:: PASSAGE FOR REVIEW ::
+++

Nuclear RNA cap-chaperones eIF4E and NCBP2 govern distinct fates for 1000s of mRNAs uncovering an unexpected regulatory point in gene expression

mRNA processing constitutes a series of steps in the nucleus to generate mature mRNAs that can be translated into protein. This relies on the methyl-7-guanosine (m ⁷ G) “cap” on the 5’end of mRNAs which is bound by the nuclear cap-binding protein NCBP2 with its cofactor NCBP1. The NCBP1/2 complex chaperones capped mRNA through these processing steps. NCBP2 is considered the sole nuclear cap-binding factor and thus its cap-chaperone role is thought to be a constitutive, housekeeping activity. However, another cap-binding protein, the eukaryotic translation initiation factor eIF4E, is also found in the nucleus. Two cap-binding factors co-existing in the nucleus intimate an undiscovered regulatory point in gene expression or, alternatively, redundancy to ensure gene expression fidelity. Consistent with the former possibility, eIF4E and NCBP2 drove distinct gene expression, transcriptomic, and splicing signatures impacting ∼2500 transcripts involved in distinct biological programmes with only ∼360 transcripts in common and of these only 79 common splicing events. Thus, each cap- chaperone designates distinct mRNA populations for specific processing revealing a new step in gene expression. We denote this mRNA specification of cap-chaperones (SOCCS). We uncovered multiple molecular mechanisms that contribute to SOCCS: distinct spatial localization of eIF4E and NCBP2 within the nucleus, identification of sequence motifs within targeted mRNAs segregated by eIF4E or NCBP2 sensitivity, distinct protein partners for these cap- chaperones and differential impacts on the production of key spliceosome components e.g. U2AF1, PRP31, SF3B1 and SNRNP200 indicative of distinct transcriptomic landscapes produced by eIF4E or NCBP2 overexpression. In all, the realization that multiple cap-binding proteins coexist in the nucleus led us to identify an unexpected gene-expression regulatory point which engaged distinct biological programmes.

+++

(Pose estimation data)
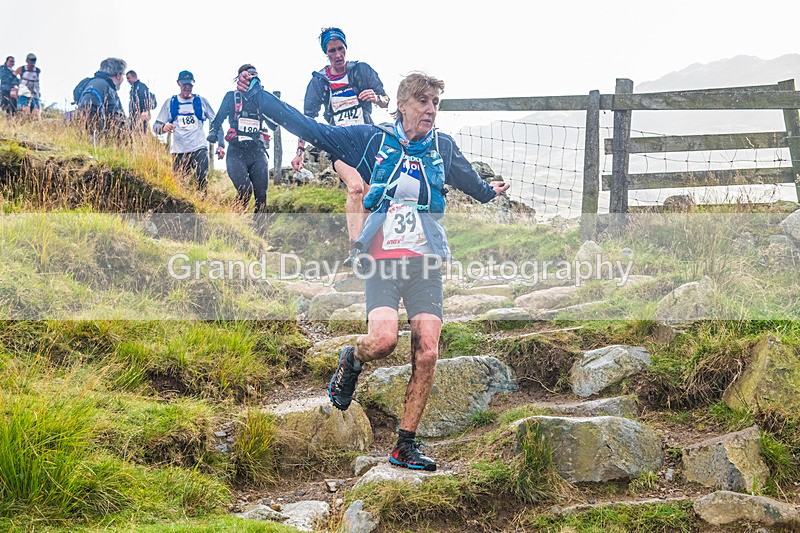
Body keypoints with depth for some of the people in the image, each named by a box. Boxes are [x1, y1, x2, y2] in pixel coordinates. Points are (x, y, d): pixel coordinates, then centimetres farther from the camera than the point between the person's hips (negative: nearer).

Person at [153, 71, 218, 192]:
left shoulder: (201, 101, 11)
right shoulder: (170, 103, 11)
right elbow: (156, 126, 9)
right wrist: (164, 128, -16)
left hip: (199, 150, -1)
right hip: (179, 152, 1)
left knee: (202, 183, -13)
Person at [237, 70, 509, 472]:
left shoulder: (443, 148, 11)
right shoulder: (371, 140, 3)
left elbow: (470, 182, 35)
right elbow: (308, 129, 6)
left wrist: (489, 192, 55)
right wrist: (256, 94, 6)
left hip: (425, 261, 3)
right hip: (380, 260, -3)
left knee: (426, 353, -7)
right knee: (383, 338, -26)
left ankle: (405, 447, 5)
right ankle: (351, 361, 13)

+++

:: ACTIVITIES ::
1/ List the spliceosome components that the abstract on nuclear cap-chaperones names.
2/ According to the abstract on nuclear cap-chaperones, why has the cap-chaperone role of NCBP2 been thought to be a constitutive, housekeeping activity? Answer in one to three sentences.

:: TASK-BY-TASK SOLUTIONS ::
1/ U2AF1, PRP31, SF3B1 and SNRNP200.

2/ NCBP2 has been considered the sole nuclear cap-binding factor. Its cap-chaperone role has therefore been regarded as a constitutive, housekeeping activity.